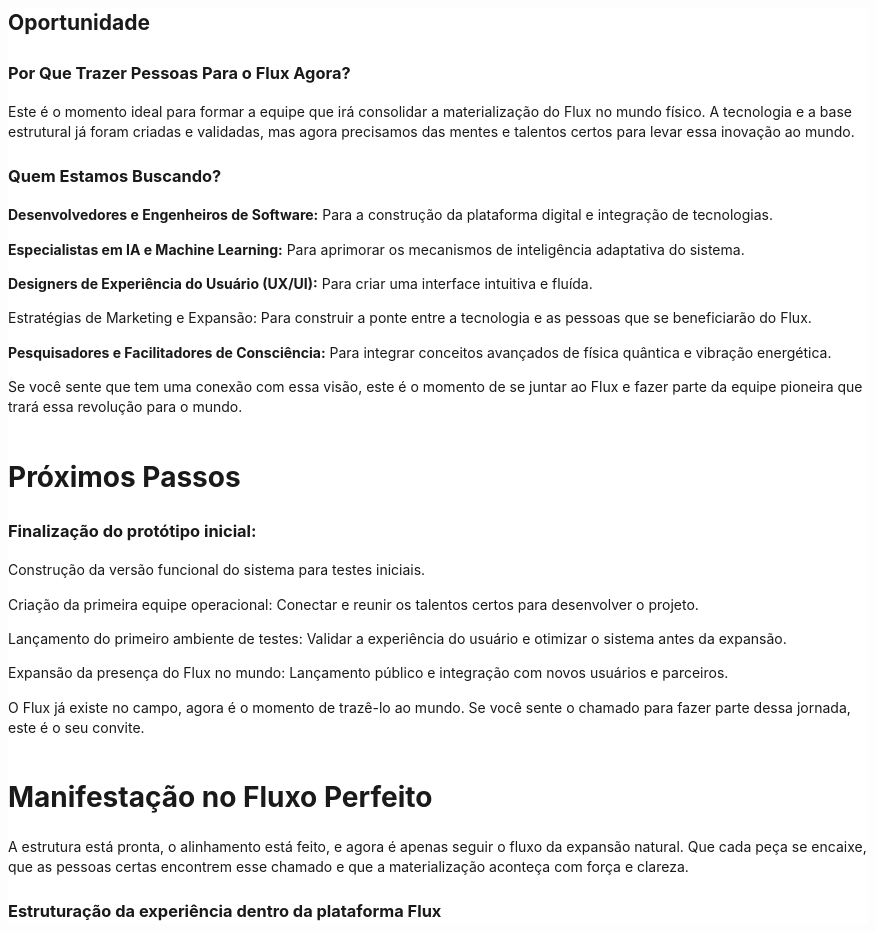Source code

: ## **Oportunidade**

### **Por Que Trazer Pessoas Para o Flux Agora?**

Este é o momento ideal para formar a equipe que irá consolidar a materialização do Flux no mundo físico. A tecnologia e a base estrutural já foram criadas e validadas, mas agora precisamos das mentes e talentos certos para levar essa inovação ao mundo.

### **Quem Estamos Buscando?**

**Desenvolvedores e Engenheiros de Software:** Para a construção da plataforma digital e integração de tecnologias.

**Especialistas em IA e Machine Learning:** Para aprimorar os mecanismos de inteligência adaptativa do sistema.

**Designers de Experiência do Usuário (UX/UI):** Para criar uma interface intuitiva e fluída.

Estratégias de Marketing e Expansão: Para construir a ponte entre a tecnologia e as pessoas que se beneficiarão do Flux.

**Pesquisadores e Facilitadores de Consciência:** Para integrar conceitos avançados de física quântica e vibração energética.

Se você sente que tem uma conexão com essa visão, este é o momento de se juntar ao Flux e fazer parte da equipe pioneira que trará essa revolução para o mundo.

# **Próximos Passos**

### **Finalização do protótipo inicial:**

Construção da versão funcional do sistema para testes iniciais.

Criação da primeira equipe operacional: Conectar e reunir os talentos certos para desenvolver o projeto.

Lançamento do primeiro ambiente de testes: Validar a experiência do usuário e otimizar o sistema antes da expansão.

Expansão da presença do Flux no mundo: Lançamento público e integração com novos usuários e parceiros.

O Flux já existe no campo, agora é o momento de trazê-lo ao mundo. Se você sente o chamado para fazer parte dessa jornada, este é o seu convite.

# **Manifestação no Fluxo Perfeito**

A estrutura está pronta, o alinhamento está feito, e agora é apenas seguir o fluxo da expansão natural. Que cada peça se encaixe, que as pessoas certas encontrem esse chamado e que a materialização aconteça com força e clareza.

### **Estruturação da experiência dentro da plataforma Flux**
——
TASK INSTRUCTIONS:
Which lines of the material contain the string "fazer"? List each of them.

COMPLETED EXERCISE:
Se você sente que tem uma conexão com essa visão, este é o momento de se juntar ao Flux e fazer parte da equipe pioneira que trará essa revolução para o mundo.
O Flux já existe no campo, agora é o momento de trazê-lo ao mundo. Se você sente o chamado para fazer parte dessa jornada, este é o seu convite.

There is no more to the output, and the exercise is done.